According to Texas AFT, the Arnold Foundation is funding “attacks” on public pensions across the United States:
” . . .the big-money man behind the attack on state and local pension funds, from California to Texas and beyond, is one John Arnold, a billionaire Houston hedge-fund operator who walked away from his role as an Enron trader with millions of dollars in bonuses before that notorious company went bankrupt.”
“John Arnold once was renowned for his lucrative natural gas trading at Enron. He never was implicated in wrongdoing at the now-infamous company, but Democratic U.S. Sen. Dianne Feinstein of California once criticized him for allegedly refusing to answer, during a deposition, whether he had manipulated West Coast energy markets. A committee representing former Enron employees sued Arnold and other top traders for receiving huge bonuses, including $8 million for Arnold, right before Enron collapsed. Arnold and the committee settled on confidential terms, according to court records.”
Hank Kim of the National Conference on Public Employee Retirement Systems recently had this to say about the Arnold Foundation and the Pew Center on the States agenda:
“They are partnering with the Arnold Foundation, which is a foundation out of Houston, Texas to really attack public sector plans at the state level.” “They have been pitching themselves as honest brokers.” “Their methodologies are quite flawed.” “It seems as if they do have an agenda.” “We have good documentation from reputable actuaries who find great flaws in the way Pew and the Arnold Foundation calculate the funding status and their criticisms of public sector pension plans.” “If the state legislature . . . has invited Pew to be an honest broker, let us know.”)
Court briefs in the Colorado public pension lawsuit Justus v. State have relied on Pew research:
From the Colorado PERA Motion to Dismiss of May 10, 2010: “See Ex. A at 27 (Pew Center on the States, Pew Charitable Trusts, The Trillion Dollar Gap: Underfunded State Retirement Systems and the Roads to Reform (2010) (“Pew Report”)
Yesterday, Kentucky’s Courier Journal reported on the National Public Pension Coalition’s (NPPC) criticism of the public pension reform agenda of the Pew Center on the States and the Arnold Foundation.

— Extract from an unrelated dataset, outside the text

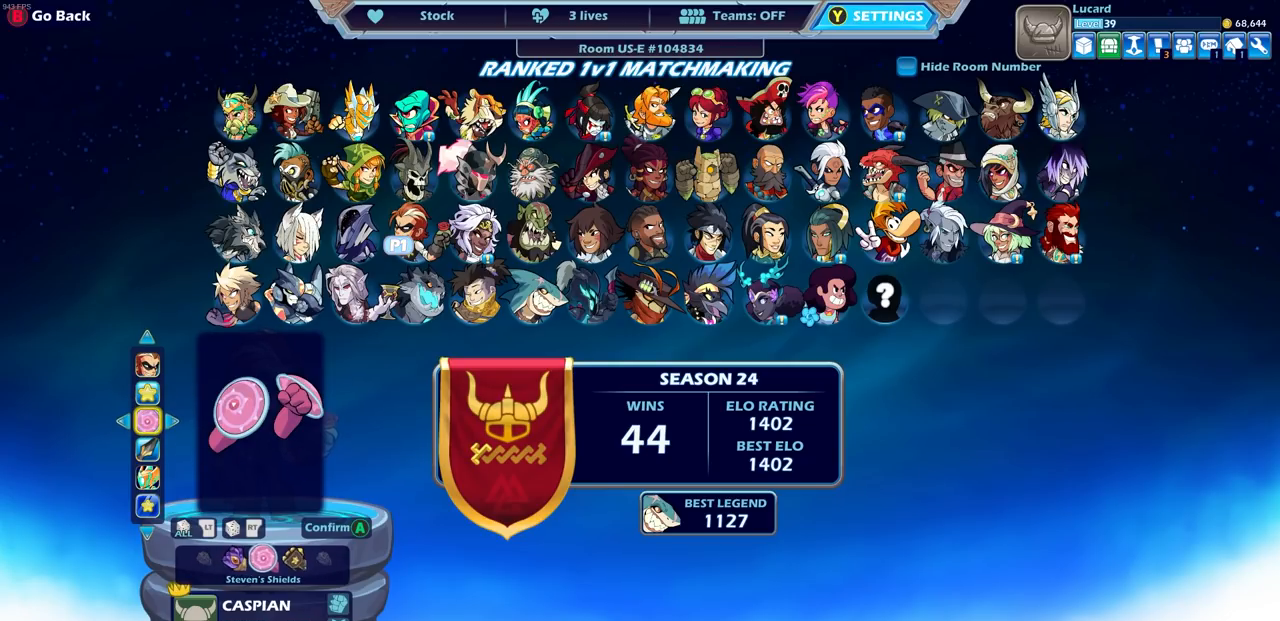
{"buttons": [], "left_stick": "center", "right_stick": "center", "events": []}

“A recent story in the Wall Street Journal reported on the Arnold Foundation’s involvement in pension reforms in various states.”

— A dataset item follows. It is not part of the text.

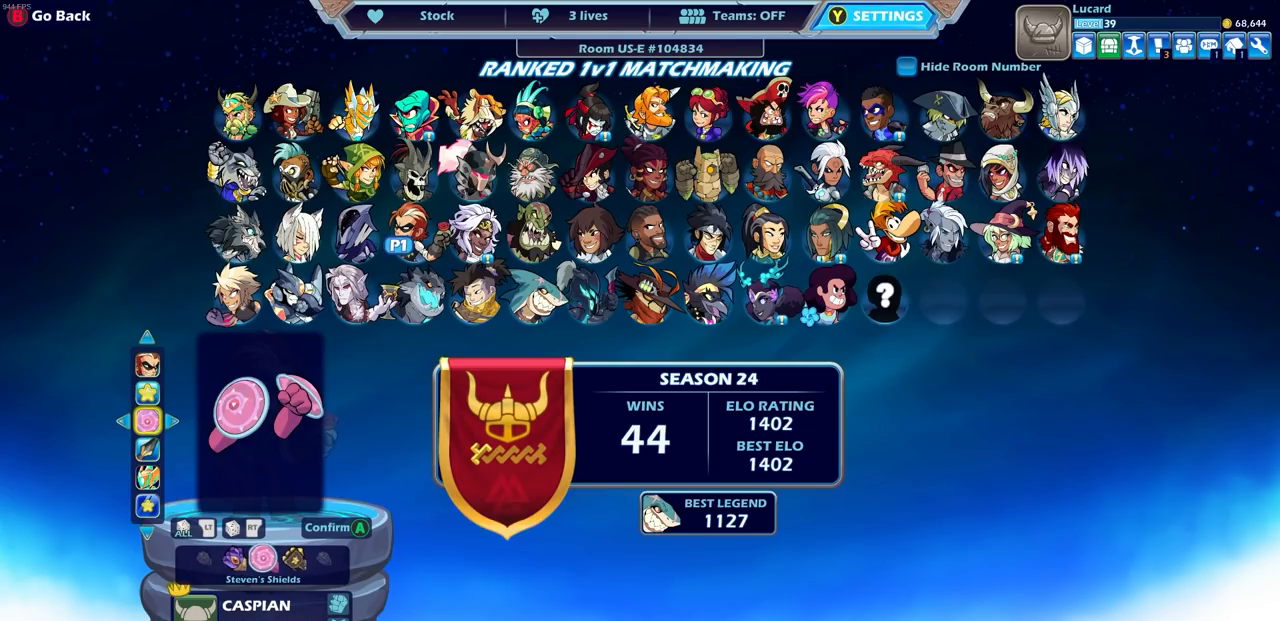
{"buttons": [], "left_stick": "center", "right_stick": "center", "events": []}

The Courier-Journal article notes that the NPPC and the KPPC have distributed a memorandum to Kentucky legislators addressing these concerns.
According to the NPPC, Pew hired an actuary consulting firm in Kentucky that sells cash balance pension plans for profit.

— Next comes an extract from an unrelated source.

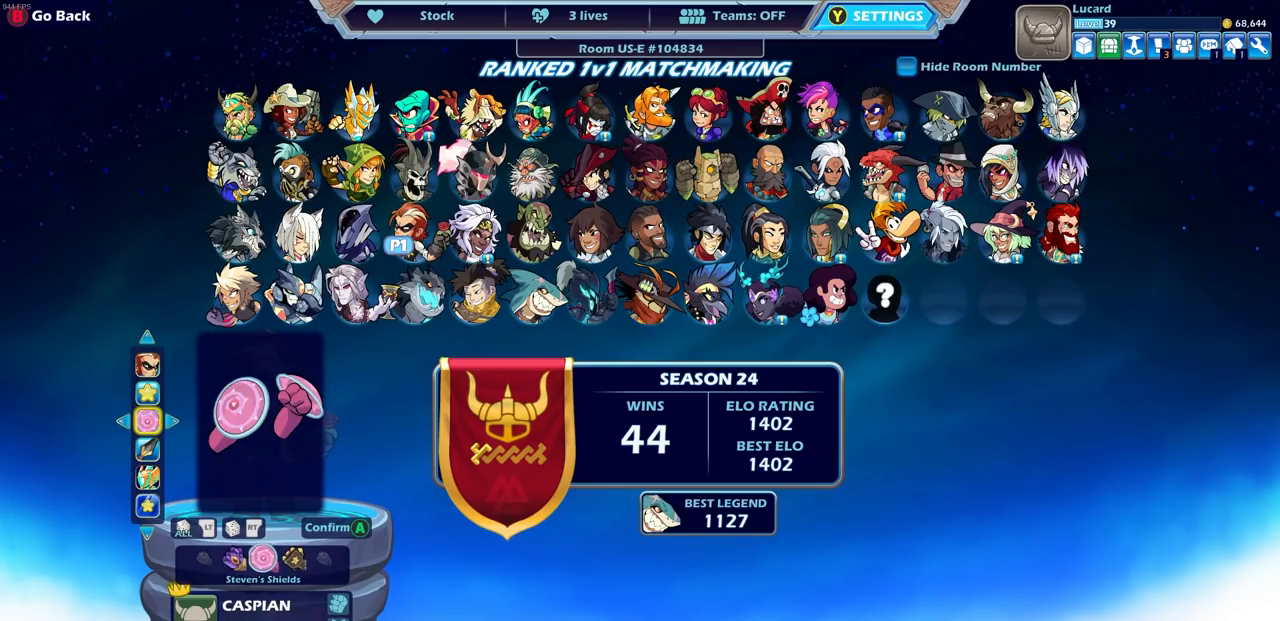
{"buttons": [], "left_stick": "center", "right_stick": "center", "events": []}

More from the NPPC/KPPC memorandum:
“Another serious point of concern is that Pew’s work is being funded in part by the Arnold Foundation, an organization with its own ideological goals and a predetermined antipathy to traditional defined benefit pension plans.”
“Though the Legislative Task Force on pensions had the admirable goal of finding an effective way to address the pension funding challenges created by years of chronic underfunding, the Arnold Foundation’s bias interferes with achievement of that goal.”
(My comment: Like Colorado, a number of states have irresponsibly underfunded their contractual public pension obligations, ignoring contractual obligations in favor of discretionary spending. Kentucky is one of these states.)